Hay muchas razones para la vigencia del celibato sacerdotal en el rito latino. Las hay bíblicas, como “los eunucos por causa del reino de los cielos”. Las hay teológicas, como el que un sacerdote se asimile de lleno a la vida de Cristo, quien permaneció célibe para entregarse por completo a su Iglesia. Hay también razones prácticas. De ellas quiero hablar ahora.
Si uno revisa la historia de las misiones, éstas han sido posibles por la disponibilidad de los sacerdotes célibes de rito latino que han podido trasladarse hasta los últimos rincones del mundo. Puede cualquiera cerciorarse de ello consultando un mapa sobre la expansión del catolicismo en el orbe.
Los ritos con sacerdotes casados no han sido pródigos en las misiones porque los clérigos se encuentran atados a sus esposas. Por ello, estos ritos suelen circunscribirse a iglesias nacionales y aun regionales, pero no universales.
La disponibilidad de sacerdotes célibes no sólo es importante para las misiones, también para su movilidad en las distintas zonas pastorales de una diócesis. No es tan sencillo que un cura llegue a su casa y le diga a su esposa: “ahora nos mudamos a otra ciudad y a otro barrio, y esto lo haremos cada siete años con hijos y todo”.
Si un sacerdote casado aun preserva los votos de obediencia y de pobreza, ¿es válido que obligue a ellos a su esposa y a sus hijos?
He allí que un problema adicional con los sacerdotes casados, de otros ritos: la frecuente retención que el clérigo hace de su parroquia a punto de convertirla en hereditaria, a sus hijos de sangre.

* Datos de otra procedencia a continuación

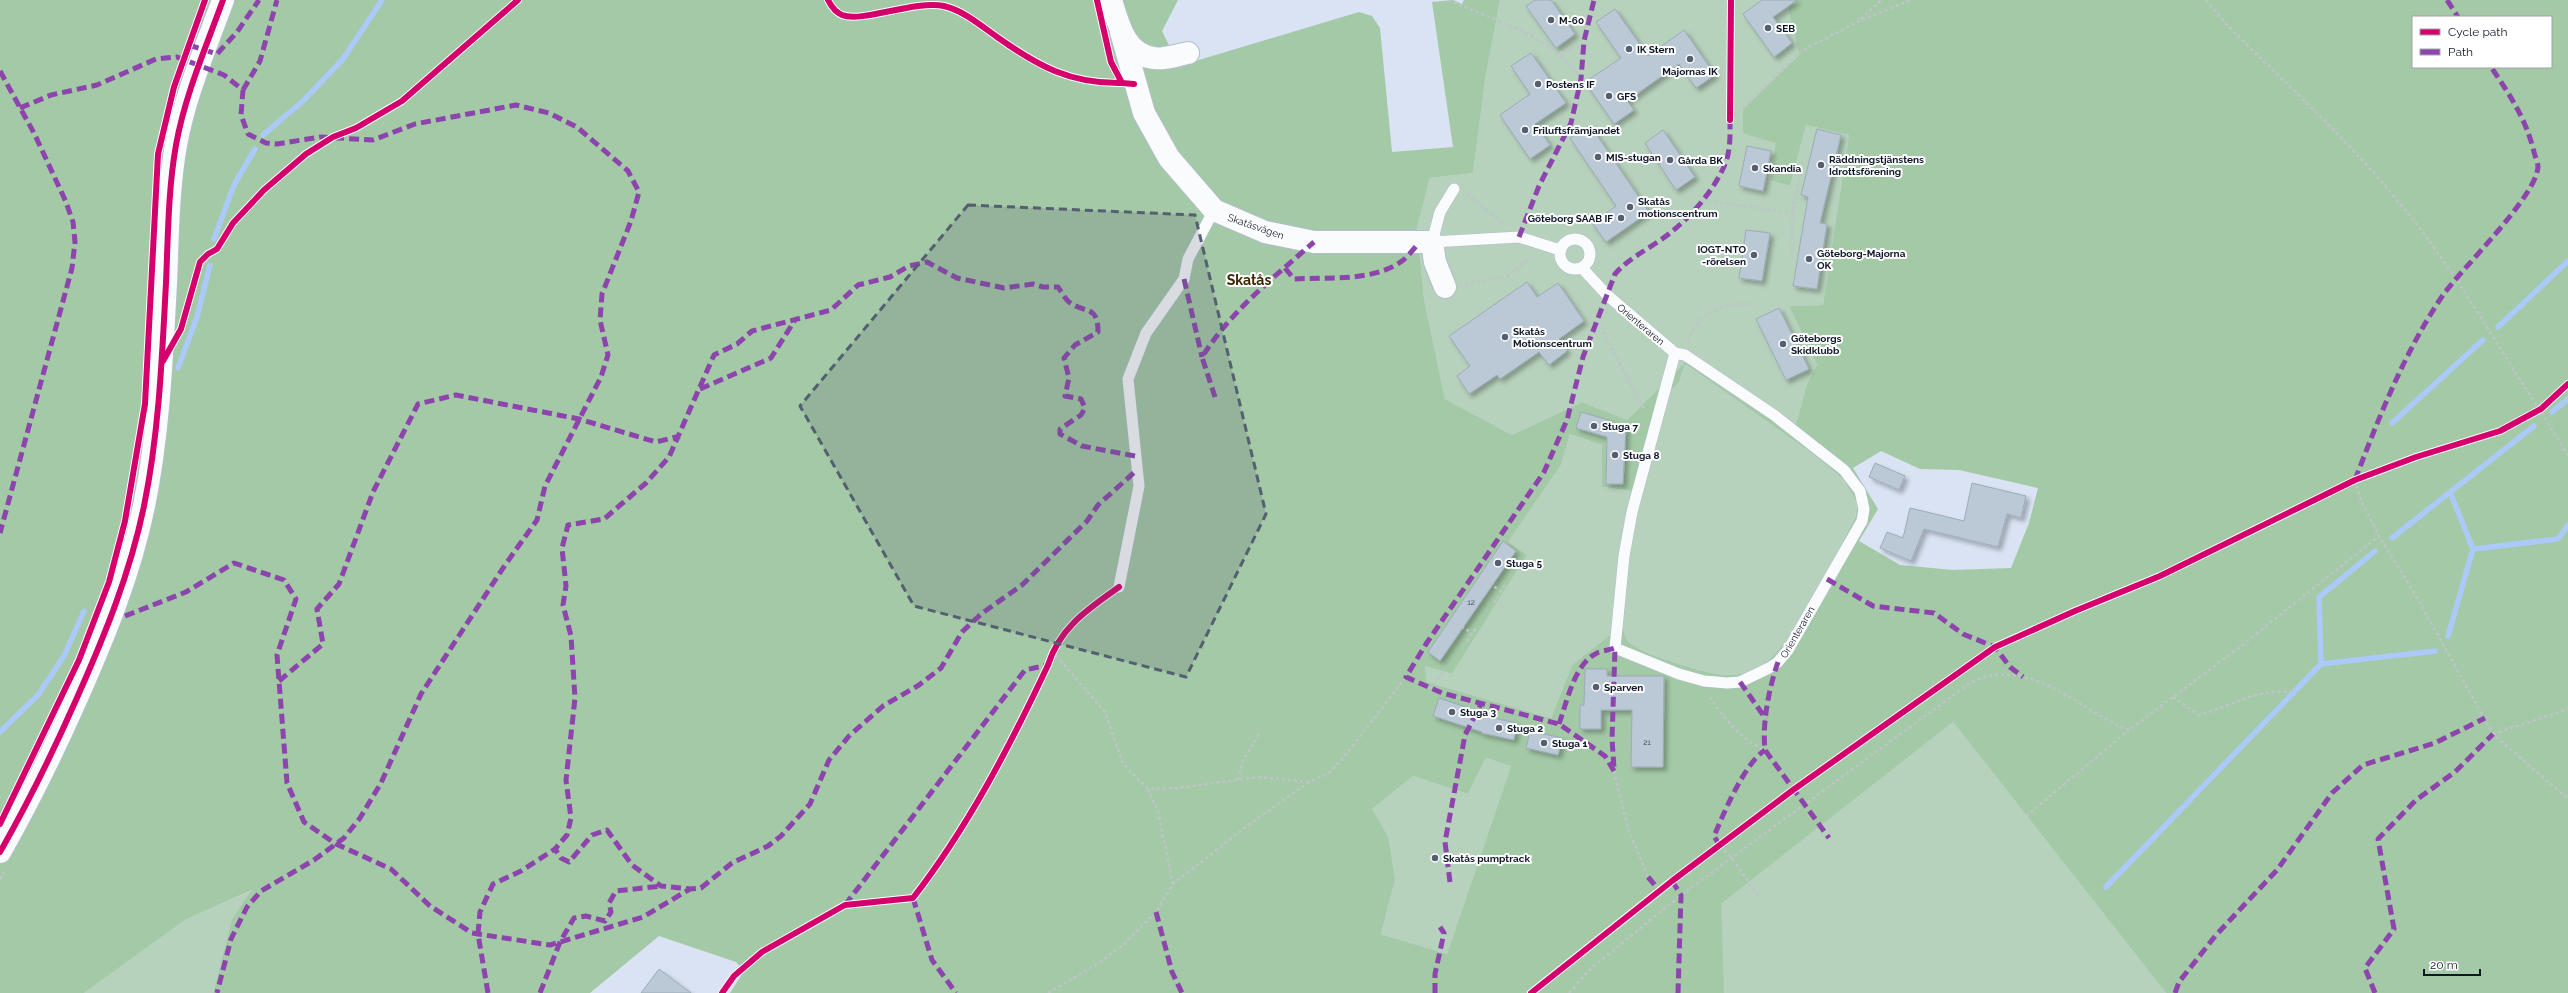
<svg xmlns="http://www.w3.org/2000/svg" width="2568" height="993" viewBox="0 0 2568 993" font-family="Raleway,sans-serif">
<defs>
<filter id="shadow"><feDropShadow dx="3.5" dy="3.5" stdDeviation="2" flood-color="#0004"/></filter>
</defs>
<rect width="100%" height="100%" fill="#d9e3f3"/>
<path fill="#b6d1bc" d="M 1500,0 L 1792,0 L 1788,9 L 1799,55 L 1743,109 L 1777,143 L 1770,180 L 1790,186 L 1806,125 L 1849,135 L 1823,305 L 1789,306 L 1817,365 L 1807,384 L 1796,424 L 1693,355 L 1684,365 L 1687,365 L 1813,454 L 1844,480 L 1857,503 L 1856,514 C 1836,554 1798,638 1764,664 C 1759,669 1751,671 1745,673 C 1721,679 1696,669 1673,662 C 1663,659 1637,650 1629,642 C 1625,638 1624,632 1623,626 L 1632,527 L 1669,389 L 1681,375 L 1680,369 L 1627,420 L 1582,402 L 1512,435 L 1445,399 L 1424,299 L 1417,227 L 1430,178 L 1473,173 L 1486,74 Z
M 1570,434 L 1602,445 L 1602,487 L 1632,491 L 1622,541 L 1611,634 L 1572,665 L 1551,718 L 1427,682 L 1425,666 L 1452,674 L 1527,555 L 1508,542 L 1561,465 Z
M 1953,722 L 2166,993 L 1724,993 L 1724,987 L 1682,993 L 1721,904 Z
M 1486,758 L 1511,766 L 1447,954 L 1381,934 L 1395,880 L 1372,809 L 1413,776 L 1468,794 Z
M 253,890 L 232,919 L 213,993 L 84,993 L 185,920 Z"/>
<path fill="#a3c9a6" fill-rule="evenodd" d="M 0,0 L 1178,0 L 1162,31 L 1179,66 L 1359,12 L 1372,16 L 1380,28 L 1392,152 L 1453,147 L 1432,2 L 1453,0 L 1462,4 L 1464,0 L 1500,0 L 1486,74 L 1473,173 L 1430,178 L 1417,227 L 1424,299 L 1445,399 L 1512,435 L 1582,402 L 1627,420 L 1693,355 L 1796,424 L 1807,384 L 1817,365 L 1789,306 L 1823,305 L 1849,135 L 1806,125 L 1790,186 L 1770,180 L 1776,143 L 1743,133 L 1743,109 L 1799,55 L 1788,9 L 1792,0 L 2568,0 L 2568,993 L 2166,993 L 1953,722 L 1721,904 L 1724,993 L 730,993 L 744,971 L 736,962 L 659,936 L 590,993 L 213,993 L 232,919 L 252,890 L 185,920 L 84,993 L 0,993 ZM 2413,17 L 2551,17 L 2551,67 L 2413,67 ZM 1684,365 L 1687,365 L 1813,454 L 1844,480 L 1857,503 L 1856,515 C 1836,554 1798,638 1764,664 C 1759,669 1751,671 1745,673 C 1721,679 1696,669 1673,662 C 1663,659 1637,650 1629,642 C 1625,638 1624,632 1623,626 L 1632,527 L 1669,389 L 1673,388 L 1679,382 ZM 1570,434 L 1602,445 L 1602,487 L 1632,491 L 1622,541 L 1611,634 L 1572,665 L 1551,718 L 1427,682 L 1425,666 L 1452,674 L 1527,555 L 1508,542 L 1561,465 ZM 1881,451 L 1920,469 L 1959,470 L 2038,488 L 2029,523 L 2011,568 L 1953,570 L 1900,565 L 1859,541 L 1878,509 L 1853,468 ZM 1486,758 L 1511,766 L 1447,954 L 1381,934 L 1395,880 L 1388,837 L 1372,809 L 1413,776 L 1468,794 Z"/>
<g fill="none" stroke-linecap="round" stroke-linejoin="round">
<path stroke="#abcafa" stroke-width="5.5" d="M 263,135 L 303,101 L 343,59 L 382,0
M 214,239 L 234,185 L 255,149
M 2498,327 L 2568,261
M 178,368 L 197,317 L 210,265
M 2552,412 L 2568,399
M 2392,423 L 2483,340
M 2392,538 L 2534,426
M 2473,549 L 2558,539 L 2568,525
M 2448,636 L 2473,549 L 2450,492
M 2321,664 L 2319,597 L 2375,551
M 0,732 L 38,695 L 64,656 L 84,611
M 2106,887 L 2321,664 L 2435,651"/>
</g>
<path fill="#bbc9d7" stroke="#9dabb9" filter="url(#shadow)" d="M 1535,0 L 1551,0 L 1575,34 L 1556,48 L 1526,6 Z
M 1762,0 L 1797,0 L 1773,17 L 1792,43 L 1774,57 L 1743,14 Z
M 1615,9 L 1648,56 L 1684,30 L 1715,75 L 1696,88 L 1679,64 L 1627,101 L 1634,110 L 1614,124 L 1585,82 L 1621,58 L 1596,22 Z
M 1531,53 L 1566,103 L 1535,124 L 1550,145 L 1530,159 L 1500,115 L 1530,94 L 1511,66 Z
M 1590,125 L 1649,212 L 1606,242 L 1592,223 L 1616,206 L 1570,138 Z
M 1817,129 L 1841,135 L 1820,223 L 1827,224 L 1817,289 L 1793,286 L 1808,197 L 1801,195 Z
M 1663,130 L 1695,177 L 1676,190 L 1645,143 Z
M 1747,146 L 1771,151 L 1763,191 L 1739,186 Z
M 1746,230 L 1770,233 L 1762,281 L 1739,278 Z
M 1527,282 L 1537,297 L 1558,283 L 1584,321 L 1559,339 L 1567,351 L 1549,365 L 1539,352 L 1500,379 L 1497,375 L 1469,394 L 1457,376 L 1470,366 L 1449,336 Z
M 1779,308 L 1809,369 L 1786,380 L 1756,319 Z
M 1581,412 L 1611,421 L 1611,424 L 1626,427 L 1623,484 L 1606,484 L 1607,437 L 1576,428 Z
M 1875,463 L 1905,476 L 1899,490 L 1869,477 Z
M 1972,483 L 2026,496 L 2021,518 L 2007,514 L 1998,547 L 1924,529 L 1911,561 L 1880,548 L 1887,532 L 1903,538 L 1910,508 L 1964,521 Z
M 1503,541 L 1516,551 L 1440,661 L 1428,652 Z
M 1585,669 L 1607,669 L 1607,676 L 1664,676 L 1663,767 L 1631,767 L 1632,710 L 1601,710 L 1601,729 L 1580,729 L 1580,705 L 1584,705 Z
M 1439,698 L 1471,709 L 1470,713 L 1517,723 L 1514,740 L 1481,733 L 1482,732 L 1433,716 Z
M 1530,731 L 1562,738 L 1558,755 L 1526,748 Z
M 659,969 L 691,993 L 641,993 Z"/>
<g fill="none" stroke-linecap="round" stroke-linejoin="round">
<defs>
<path id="lane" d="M 1454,189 L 1440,212 L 1432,242 L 1519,237 L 1560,250
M1560 254a15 15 0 1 1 30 0a15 15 0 1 1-30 0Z
M 1582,268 L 1607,295 L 1675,353 L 1685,355 L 1774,415 L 1844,470 L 1860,491 L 1864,509 L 1862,521 L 1788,650 L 1778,662 L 1769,668 L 1740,682 L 1727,683 L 1704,681 L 1679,674 L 1615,648 L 1624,556 L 1632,512 L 1675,353
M 1119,587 L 1139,486 L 1128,379 L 1146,333 L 1184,279 L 1188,259 L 1214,210"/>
<path id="street" d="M 1111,0 C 1118,23 1125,55 1154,58 C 1165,60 1177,55 1188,53
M 1121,32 L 1144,113 L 1169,158 L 1214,210 L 1265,232 L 1314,242 L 1432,242 L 1435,262 L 1445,287
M 0,852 C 28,803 53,752 76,700 C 104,637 130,574 144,506 C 159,433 162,357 166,283 C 168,237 168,190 176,145 C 185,95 206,47 223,0"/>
</defs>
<use href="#lane" stroke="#b4bece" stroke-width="12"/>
<use href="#street" stroke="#b4bece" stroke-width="24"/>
<path stroke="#c0c4ca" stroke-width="2.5" stroke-dasharray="3 3" stroke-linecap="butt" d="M 1448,0 C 1496,21 1550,35 1581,79
M 2206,0 L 2227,25 L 2331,127 L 2377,176 L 2419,227 L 2457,280 L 2568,455
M 1861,19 L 1881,0
M 1560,53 L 1584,45
M 1730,120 L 1801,51 L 1859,21 L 1911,0
M 1467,194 L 1502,223
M 1702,200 L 1792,213
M 1792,258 L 1792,213 L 1803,162
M 1465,284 L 1507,276 L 1532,257
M 1597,321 L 1644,409
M 1688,341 C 1694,313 1732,298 1757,306
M 2355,480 L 2361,501 L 2379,536
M 1474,574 L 1501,591
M 1494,603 L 1505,585
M 1446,617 L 1472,633
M 1467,641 L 1476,628
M 1052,651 L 1105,712 L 1123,764 L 1148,789 L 1177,788 L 1258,777 L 1309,782
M 1431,689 L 1445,668
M 1710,697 C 1723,717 1742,741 1765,750
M 2173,697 L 2199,715 C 2236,705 2255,688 2295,692
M 2493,734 L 2568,709
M 1614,771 L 1628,828 L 1648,877
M 1238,780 L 1243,760 L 1260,733
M 1148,789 L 1158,811 L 1173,884
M 2026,816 L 2129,730
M 1720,846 L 1732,858 L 1758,896
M 0,879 L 4,872
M 1048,993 L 1094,966 L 1123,945 L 1156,912 L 1173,884 L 1247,826 L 1309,782 L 1328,774 L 1343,758 L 1406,677
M 1569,993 L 1589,970 L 1681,895 L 1970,683 C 1978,680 1988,675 1996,675 C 2047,671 2085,713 2129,730 L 2241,646 L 2379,536 L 2412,589 L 2493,734 L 2568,799"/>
<use href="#lane" stroke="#f9fbfd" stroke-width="11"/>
<use href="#street" stroke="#f9fbfd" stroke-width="22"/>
<path stroke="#8e44ad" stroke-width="5" stroke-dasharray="10 5" stroke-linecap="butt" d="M 2447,0 L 2458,17
M 189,45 L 217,54 L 237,32 L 259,0
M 0,71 L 35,135 L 66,202 L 73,222 L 75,242 L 72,268 L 0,533
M 243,90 L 260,61 L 277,0
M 20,108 L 51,95 L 97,85 L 156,59 L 177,57 L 224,75 L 243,90 L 241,115 L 248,134 L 266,143 L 277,144 L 320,137 L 373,140 L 415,124 L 516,105 L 549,113 L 577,127 L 628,171 L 639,192 L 631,221 L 602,294 L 600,320 L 608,355 L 601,377 L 545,486 L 537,520 L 505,565 L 421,694 L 381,783 L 360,818 L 344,838 L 314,860 L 261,891 L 247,907 L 231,939 L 217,993
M 1519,237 L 1539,186 L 1571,123 L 1581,79 L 1584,41 L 1594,0
M 1285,268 L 1294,279 C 1328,277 1373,282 1402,261 C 1409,256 1414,248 1419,243
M 1184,279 L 1202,357
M 700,389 L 771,358 L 795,320
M 1215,397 L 1202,357 C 1231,311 1273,278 1314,242
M 1135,456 L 1082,446 L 1060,434 L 1060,429 L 1081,415 L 1085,408 L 1081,399 L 1065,396 L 1069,378 L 1064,358 L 1075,345 L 1098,332 C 1098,305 1086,314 1069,302 C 1065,299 1061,291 1058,287 L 1043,287 L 1033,284 L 1004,288 L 957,278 L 927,262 L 909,266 L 890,277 L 858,285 L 831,310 L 752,331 L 737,344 L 714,355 L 669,457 L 646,483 L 604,519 L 568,525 L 562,548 L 566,586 L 563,605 L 571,636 L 575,698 L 566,780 L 571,818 L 567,835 L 555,849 L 561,858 L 569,862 L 592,835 L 607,830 L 632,865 L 661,886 L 690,889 L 701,888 L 732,863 L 768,846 L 781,836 L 810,804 L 829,760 L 849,736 L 883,706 L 919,685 L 941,668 L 962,632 L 981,614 L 1022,585 L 1087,521 L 1098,505 L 1137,470
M 2355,480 C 2379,417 2405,351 2443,295 C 2463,267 2536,197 2538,167 C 2538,163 2535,156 2534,152 C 2526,119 2510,95 2491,67
M 1827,579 L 1873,606 L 1934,613 L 1963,634 L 1995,647 L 2010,667 L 2023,677
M 125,616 L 186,592 L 234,563 L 284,580 L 296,599 L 277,655 L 287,783 L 304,822 L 336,844 L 391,869 L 430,906 L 472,933 L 478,934 L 550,945 L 643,917 L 690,889
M 1778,662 C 1769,688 1762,723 1765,750 L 1829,838
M 279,681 L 323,644 L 317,609 L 339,584 L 373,492 L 418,404 L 456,395 L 579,419 L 656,442 L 680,436
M 1740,682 L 1766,719
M 1559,724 C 1567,702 1574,664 1597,653 C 1602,651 1609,650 1615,648 L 1612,739 L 1614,768
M 1614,771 L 1605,756 L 1559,724 L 1442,693 L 1406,677 L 1426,644 L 1544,472 L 1567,420 L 1583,357 L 1615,274 C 1627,260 1643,252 1659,241 C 1686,223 1714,192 1726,162 C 1731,147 1730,131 1730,116
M 1720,846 L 1714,836 C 1724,813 1744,764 1765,750
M 1648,877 L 1660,891
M 1672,881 L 1681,895 L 1678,993
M 1450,882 L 1445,842 L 1465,735 L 1481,704
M 913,898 L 932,960 L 956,993
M 845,905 L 1025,670 L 1048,665
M 1156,912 L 1172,972 L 1182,993
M 488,993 L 478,934 L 480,912 L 493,884 L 521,871 L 555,849
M 540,993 L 560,942 L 574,918 L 586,916 L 605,921 L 611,912 L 609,903 L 616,891 L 661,886
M 1435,993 L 1435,974 L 1444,933 L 1440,927
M 2175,993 L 2179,982 L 2216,935 L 2277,870 L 2332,793 L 2363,765 L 2435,743 L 2485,718
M 2375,993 L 2365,968 L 2394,929 L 2378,839 L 2416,800 L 2455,772 L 2493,734"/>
<defs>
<path id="cycleway" d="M 828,0 C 831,6 835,12 842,15 C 862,23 914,0 944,6 C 964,11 980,25 997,37 C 1038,66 1070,84 1122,83
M 1097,0 L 1111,62 L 1122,83 L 1134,84
M 1730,120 L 1731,0
M 163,361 L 181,329 L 200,262 L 208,254 L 217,249 L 233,223 L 264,190 L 306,154 L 333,137 L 356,128 L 402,101 L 518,0
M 0,824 L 79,660 L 109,582 L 125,521 L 145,404 L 158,154 L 174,87 L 205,0
M 0,852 C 28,803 53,752 76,700 C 104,637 130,574 144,506 C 159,433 162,357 166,283 C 168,237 168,190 176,145 C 185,95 206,47 223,0
M 722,993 L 734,976 L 762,952 L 845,905 L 913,898 C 968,827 1010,746 1048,665 C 1060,627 1088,609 1119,587
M 1531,993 L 1672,881 L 1793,790 L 1995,647 L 2075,611 L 2160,576 L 2355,480 L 2416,457 L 2500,431 L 2541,409 L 2568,384"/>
</defs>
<use href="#cycleway" stroke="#fff" stroke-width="8"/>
<use href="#cycleway" stroke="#d6006c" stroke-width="6"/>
</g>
<path fill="#555f70" fill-opacity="0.2" stroke="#555f70" stroke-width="3" stroke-dasharray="8 5" stroke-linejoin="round" d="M 968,205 L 1195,215 L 1266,514 L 1186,677 L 914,606 L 800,406 Z"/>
<g fill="#555f70" stroke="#fff" stroke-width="1.5">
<circle cx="1551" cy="20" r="4"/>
<circle cx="1768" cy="28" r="4"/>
<circle cx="1629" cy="49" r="4"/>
<circle cx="1690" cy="59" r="4"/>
<circle cx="1538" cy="84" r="4"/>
<circle cx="1609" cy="96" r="4"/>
<circle cx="1525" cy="130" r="4"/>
<circle cx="1598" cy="157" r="4"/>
<circle cx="1670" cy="160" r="4"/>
<circle cx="1821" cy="165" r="4"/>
<circle cx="1755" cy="168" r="4"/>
<circle cx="1630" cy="207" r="4"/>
<circle cx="1621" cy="218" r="4"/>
<circle cx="1754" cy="255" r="4"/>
<circle cx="1809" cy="259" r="4"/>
<circle cx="1505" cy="337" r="4"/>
<circle cx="1783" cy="344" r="4"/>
<circle cx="1594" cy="426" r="4"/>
<circle cx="1615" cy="455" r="4"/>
<circle cx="1498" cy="563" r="4"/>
<circle cx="1596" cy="687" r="4"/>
<circle cx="1452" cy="712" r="4"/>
<circle cx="1499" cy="728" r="4"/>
<circle cx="1544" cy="743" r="4"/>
<circle cx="1435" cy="858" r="4"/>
</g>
<g text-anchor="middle" stroke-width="4" stroke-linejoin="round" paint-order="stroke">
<g font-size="8" fill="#394454">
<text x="1471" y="605">12</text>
<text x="1647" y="745">21</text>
</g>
<g font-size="10" font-weight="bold" fill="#0e1829" stroke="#fff" text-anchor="start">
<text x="1559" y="24">M-60</text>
<text x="1776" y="32">SEB</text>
<text x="1637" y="53">IK Stern</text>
<text x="1690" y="75" text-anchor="middle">Majornas IK</text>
<text x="1546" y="88">Postens IF</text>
<text x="1617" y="100">GFS</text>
<text x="1533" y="134">Friluftsfrämjandet</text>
<text x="1606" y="161">MIS-stugan</text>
<text x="1829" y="163">Räddningstjänstens<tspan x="1829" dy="12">Idrottsförening</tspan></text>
<text x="1678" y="164">Gårda BK</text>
<text x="1763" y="172">Skandia</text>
<text x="1638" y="205">Skatås<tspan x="1638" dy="12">motionscentrum</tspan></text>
<text x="1613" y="222" text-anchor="end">Göteborg SAAB IF</text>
<text x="1746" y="253" text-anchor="end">IOGT-NTO<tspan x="1746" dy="12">-rörelsen</tspan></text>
<text x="1817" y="257">Göteborg-Majorna<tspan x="1817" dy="12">OK</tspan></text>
<text x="1513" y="335">Skatås<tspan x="1513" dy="12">Motionscentrum</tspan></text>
<text x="1791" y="342">Göteborgs<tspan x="1791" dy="12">Skidklubb</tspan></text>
<text x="1602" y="430">Stuga 7</text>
<text x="1623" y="459">Stuga 8</text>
<text x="1506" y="567">Stuga 5</text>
<text x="1604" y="691">Sparven</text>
<text x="1460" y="716">Stuga 3</text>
<text x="1507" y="732">Stuga 2</text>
<text x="1552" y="747">Stuga 1</text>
<text x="1443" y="862">Skatås pumptrack</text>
</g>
<g font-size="10" fill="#0e1829" stroke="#fff">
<text transform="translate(1256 226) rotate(19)" y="4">Skatåsvägen</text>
<text transform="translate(1641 324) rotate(40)" y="4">Orienteraren</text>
<text transform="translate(1797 632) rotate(-60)" y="4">Orienteraren</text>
</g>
<g font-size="14" font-weight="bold" fill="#3a2600" stroke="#fff">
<text x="1249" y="285">Skatås</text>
</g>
</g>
<rect x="2412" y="16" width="140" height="52" fill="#ffffff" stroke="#9fa3a9"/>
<rect x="2420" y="29" width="20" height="6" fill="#d6006c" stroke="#9fa3a9"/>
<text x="2448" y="36" font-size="12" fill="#0e1829">Cycle path</text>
<rect x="2420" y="49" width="20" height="6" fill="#8e44ad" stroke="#9fa3a9"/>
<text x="2448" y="56" font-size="12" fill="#0e1829">Path</text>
<path d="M2424 969v6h56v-6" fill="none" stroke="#0e1829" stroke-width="2"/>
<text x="2430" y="969" font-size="12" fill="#0e1829" stroke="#ffffff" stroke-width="3" paint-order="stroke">20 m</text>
</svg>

La parroquia se vuelve en cierto modo una propiedad familiar.
Ahora bien, no bastaría que el sacerdote casado fuere un viri probati. Se requeriría también que su esposa y sus hijos sean de probada conducta. De no serlo, mal ejemplo familiar darían a los fieles de su comunidad.
Baste señalar el escándalo y mal ejemplo que se generaría si, por problemas con su esposa, un sacerdote se divorciara de ella.
Hay quienes aducen que la continencia sexual es imposible y, por tanto, no debe imponerse a los sacerdotes. Pues si fuera así, porqué exigirla también a los laicos casados, es más, a los laicos que todavía no se casan. ¿Valdría decir entonces “es que no me pude contener y por eso fui con la prostituta o con la vecina”?
Y si el problema es la soledad, ya recomendó Jesucristo que los misioneros vayan de dos en dos. No se puede hablar de soledad si se tienen buenos amigos al lado (que siempre los habrá si se piensa en Jesús). Esos amigos nunca le faltarán al sacerdote si mantiene estrecho contacto con sus hermanos curas, y si sabe acercarse a muchos laicos buenos que lo apoyarán en su comunidad.